**Source passage:**
◆ ◆ ◆

Politicians like Boris are not characters in a fantasy show. If they aspire to high office then they must be held to high standards. 

Ancient Greece is the cradle of modern Europe.  From its primordial soup emerged so much of our culture, our language and our politics. Of the three, it seems to be the politics that has made the least progress over the centuries. In fact, if you dropped an Athenian into the middle of politics in the UK today, they would find themselves right at home. This is not because of the direct democracy, the demagogues or the xenophobia, though all are worryingly familiar, but because of the style of the debate itself.

To understand politics in ancient Greece you have to grasp that they had no concept of ‘the truth’. This is not to say that they were liars, simply that the framework by which we judge credibility was not one they would have recognised. The myths and legends that dominated their discourse were neither thought of as being ‘true’ or ‘made-up’, they simply were, and the fact of their being known allowed them to be used as reference points for debate and argument.

Modern politics seems to be sliding back towards this infant state, and nothing embodies this more than the childish slanging match that passes for an EU referendum debate. In the past six years the UK has had three great exercises of direct democracy and it is safe to say none of the campaigns have added a great deal to sum of human enlightenment. Who remembers the claims that babies would die as a result of the special voting machines needed to conduct AV elections? But the EU referendum has taken this to new extremes. The In campaign are executing what is a fairly predictable strategy, the kind of thing that is normal fare in politics these days. Dossiers of doomsday scenarios. Experts wheeled out. Statistics embellished to dazzle the public. One can question the exact accuracy, but at least you feel they operate within certain parameters of veracity.

What is happening on the Out side, in contrast, is the collective nervous breakdown of a large section of the political establishment. Just this week we have had Penny Mordaunt, a government minister, flat-out denying the UK’s right to veto new accessions to the EU. We have seen the fiercely independent Institute for Fiscal Studies denounced as a propaganda arm for Brussels. Most bizarrely, Boris Johnson even tried to claim that the EU had banned bananas from being sold in bunches larger than three, something that nobody who has actually visited a shop in the UK could possibly believe. These kind of claims stretch our political discourse way beyond the crudely drawn boundaries of factual accuracy that normally constrain what politicians can do and say. Surely the people peddling these myths can never be taken seriously again?

But they will. You just watch as Johnson, Mordaunt and the rest slide effortlessly back into public life. Instead of being ridiculed for their unhinged statements, they will be rewarded with plush offices and ministerial cars. Journalists will continue to hang on every word they say. Their views will be published in newspapers, their faces will flit ceaselessly across our TV screens. Johnson is even touted as a plausible future leader of our country, possibly before the year is out. A man who over his meandering career seems to have held every possible opinion on any topic you care to name. Or rather, perhaps it is more accurate to say that the character we call Boris has no opinions at all, simply interests. The public, who have scant regard for a political class they believe to be untrustworthy, seem to have taken a shine to a man who is perhaps the most fundamentally dishonest of Westminster’s denizens.

◆ ◆ ◆

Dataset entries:
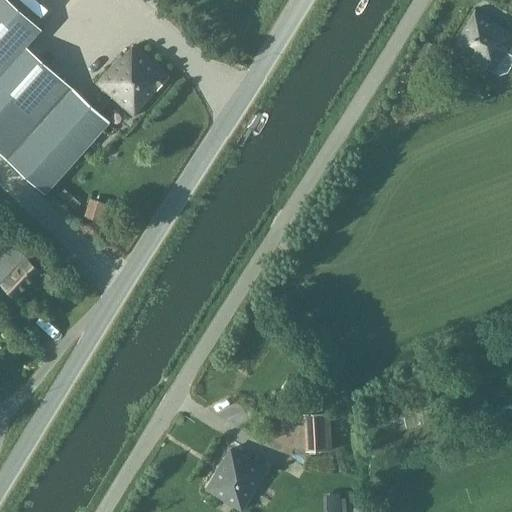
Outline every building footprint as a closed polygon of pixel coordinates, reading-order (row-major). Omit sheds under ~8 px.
[(0,0),(0,75),(26,47),(42,29),(9,0),(0,0)] [(511,32),(475,10),(452,48),(498,76),(507,74),(511,66),(511,32)] [(134,118),(170,76),(133,45),(96,84),(134,118)] [(0,154),(3,157),(68,84),(26,47),(0,75),(0,154)] [(46,195),(110,122),(68,84),(3,157),(46,195)] [(89,205),(85,218),(100,223),(105,209),(89,205)] [(29,261),(25,259),(13,248),(0,261),(0,283),(1,284),(0,285),(16,301),(43,273),(29,261)] [(303,415),(305,453),(331,451),(330,414),(303,415)] [(204,491),(239,511),(242,511),(267,470),(229,448),(204,491)] [(321,494),(322,511),(340,511),(339,493),(321,494)]
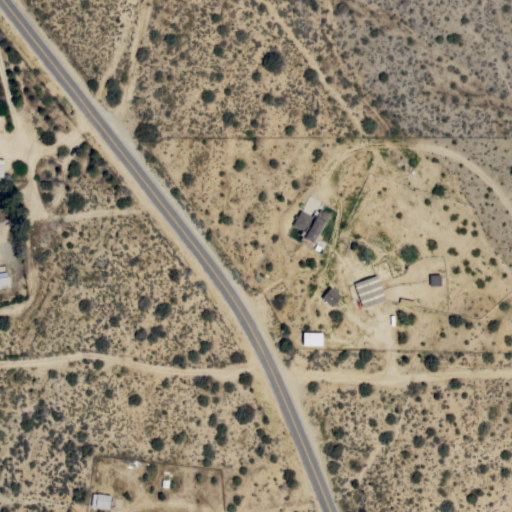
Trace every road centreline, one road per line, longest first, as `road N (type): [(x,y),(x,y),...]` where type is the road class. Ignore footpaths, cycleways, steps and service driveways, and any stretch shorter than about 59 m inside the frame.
road 1 (secondary): [(334,511),(279,377),(226,283),(7,0)]
road 2 (track): [(270,359),(192,371),(92,355),(0,362)]
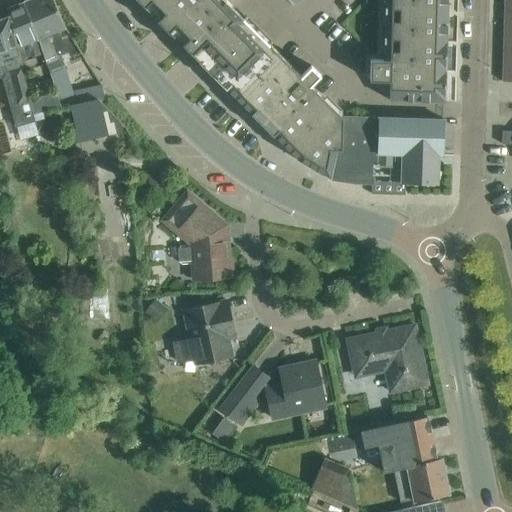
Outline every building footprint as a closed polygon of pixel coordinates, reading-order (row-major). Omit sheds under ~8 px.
[(26,0),(24,1),(43,54),(51,74),(63,106),(70,105),(98,100),(104,98),(101,86),(74,91),(65,68),(60,56),(55,58),(47,38),(65,29),(53,0),(26,0)] [(270,44),(226,0),(138,0),(152,14),(174,37),(175,36),(190,51),(200,61),(199,61),(226,88),(270,44)] [(448,0),(391,0),(390,60),(370,59),(369,80),(390,81),(389,100),(445,102),(445,99),(446,99),(447,41),(448,0)] [(17,53),(21,62),(29,59),(24,44),(31,41),(37,57),(43,54),(24,1),(6,8),(7,15),(14,48),(16,53),(17,53)] [(0,65),(3,64),(6,72),(9,71),(18,103),(11,105),(18,127),(34,122),(21,68),(22,67),(21,62),(17,53),(16,53),(14,48),(7,15),(0,17),(0,65)] [(270,44),(226,88),(227,88),(252,112),(251,113),(273,135),(274,135),(299,160),(299,159),(331,177),(337,150),(343,150),(344,117),(311,85),(321,75),(311,65),(302,75),(270,44)] [(511,52),(504,52),(503,82),(511,81),(511,52)] [(98,100),(70,105),(75,129),(71,130),(75,142),(123,132),(121,123),(98,100)] [(405,195),(405,183),(438,184),(438,156),(443,156),(444,119),(379,117),(379,118),(375,118),(375,117),(344,116),(344,117),(343,150),(337,150),(331,177),(354,182),(372,182),(371,194),(405,195)] [(511,131),(503,131),(502,144),(511,144),(511,131)] [(194,263),(195,281),(230,278),(230,275),(234,272),(233,259),(228,258),(226,226),(200,204),(188,194),(165,220),(178,231),(192,243),(192,245),(182,246),(179,248),(180,261),(183,264),(194,263)] [(226,326),(233,324),(228,301),(184,310),(191,339),(175,342),(180,362),(195,359),(196,364),(233,356),(226,326)] [(348,340),(355,371),(385,364),(391,392),(428,384),(415,325),(348,340)] [(266,389),(272,418),(326,406),(317,361),(280,369),(283,385),(266,389)] [(255,395),(269,377),(255,366),(222,410),(241,424),(261,399),(255,395)] [(441,458),(437,459),(428,416),(361,430),(365,447),(378,444),(384,473),(396,470),(402,501),(414,499),(415,501),(449,493),(441,458)] [(322,466),(313,489),(358,508),(353,480),(322,466)] [(358,508),(313,489),(307,507),(320,511),(350,511),(353,507),(358,510),(358,508)] [(443,511),(441,501),(391,511),(443,511)]
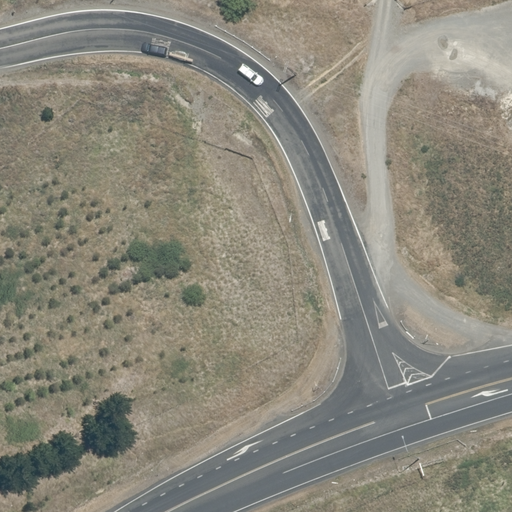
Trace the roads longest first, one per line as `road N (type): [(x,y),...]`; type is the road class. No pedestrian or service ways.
road 1 (unclassified): [(401,412),(325,176),(262,82),(220,53),(132,24),(83,25),(0,44)]
road 2 (trunk): [(170,511),(401,412)]
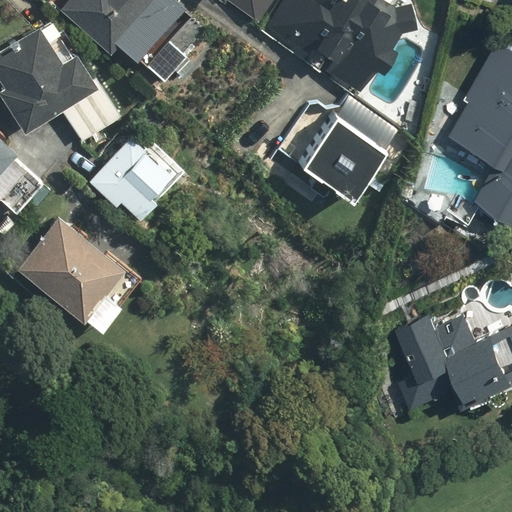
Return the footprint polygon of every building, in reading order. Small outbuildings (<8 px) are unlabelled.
[(187,0),(65,0),(64,2),(113,43),(122,32),(144,50),(187,0)] [(241,0),(261,13),(269,0),(241,0)] [(419,0),(285,0),(273,24),(374,77),(406,17),(422,13),(419,0)] [(87,133),(125,107),(80,42),(67,50),(44,15),(0,44),(0,64),(9,78),(3,82),(30,122),(64,99),(87,133)] [(511,38),(510,37),(464,127),(505,147),(483,191),(511,205),(511,38)] [(394,139),(342,104),(311,150),(363,185),(394,139)] [(0,169),(23,142),(0,122),(0,169)] [(146,205),(179,163),(130,125),(92,173),(119,194),(124,188),(146,205)] [(131,256),(62,209),(25,263),(94,310),(131,256)] [(423,364),(403,373),(417,403),(478,375),(483,386),(511,372),(511,320),(481,335),(469,309),(447,319),(441,307),(405,324),(423,364)]
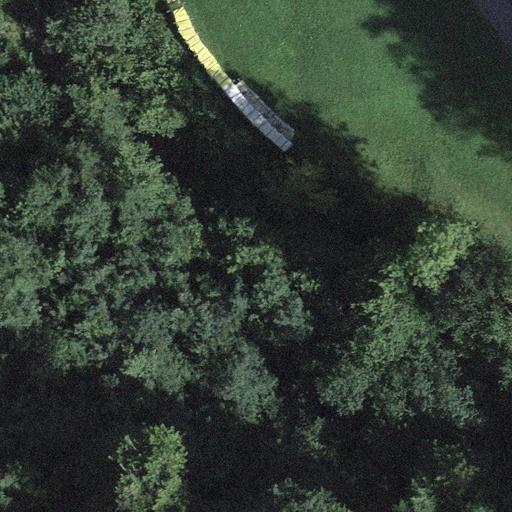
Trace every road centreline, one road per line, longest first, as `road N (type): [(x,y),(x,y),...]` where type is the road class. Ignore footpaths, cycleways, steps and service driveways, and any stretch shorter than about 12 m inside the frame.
road 1 (trunk): [(511,141),(104,333),(0,372)]
road 2 (track): [(0,43),(204,328),(0,287)]
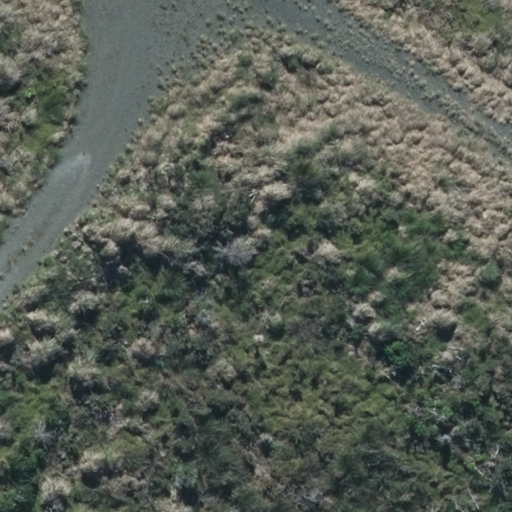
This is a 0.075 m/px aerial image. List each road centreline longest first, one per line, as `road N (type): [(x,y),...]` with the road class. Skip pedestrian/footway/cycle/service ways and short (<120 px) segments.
road 1 (track): [(0,282),(132,96),(144,0)]
road 2 (track): [(256,0),(511,154)]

◆ ◆ ◆

**Given instruction 1:** According to the opinion piece on the EU referendum, which organization was denounced as a propaganda arm for Brussels?
**Given instruction 2:** Extend the opinion piece on the EU referendum, picking up after its final sentence.

**Exercise answer 1:** The Institute for Fiscal Studies.

**Exercise answer 2:**
What does all this say about the state of our politics? If it is true that we are seeing the advent of ‘post-truth’ politics, as some have argued, then it has grown out of the corrosive relationship between politicians and the public. It is both a great irony and a great tragedy that the very fact that people distrust all politicians is what has permitted the most opportunistic to peddle more and more outlandish claims. Political discourse has ceased to be a rational debate with agreed parameters and, like the ancient Greeks, more resembles a series of competing myths. Claims are assessed not by their accuracy but by their place in the grand narrative which is politics.

But the truth matters. For the ancients it was the historian Thucydides who shifted the dial decisively in favour of fact over fiction. In writing his Histories he decided that he wanted to know what actually happened, not just what made a good story. In a similar vein British politics needs to take a step back towards the real world. Broadcasters launching fact-checkers are a good start, but we need to up the level of scrutiny on political claims and those who make them. At times it feels like the press operate as a kind of counterweight to Game of Thrones author George RR Martin, going easy on much-loved characters for fear of upsetting the viewers.

But politicians like Boris are not characters in a fantasy show. If they aspire to high office then they must be held to high standards. If politics is the art of the possible, then political discourse is the art of saying what you can get away with. Until there are consequences for the worst offenders, the age of post-truth politics will continue suck the life from our public debate.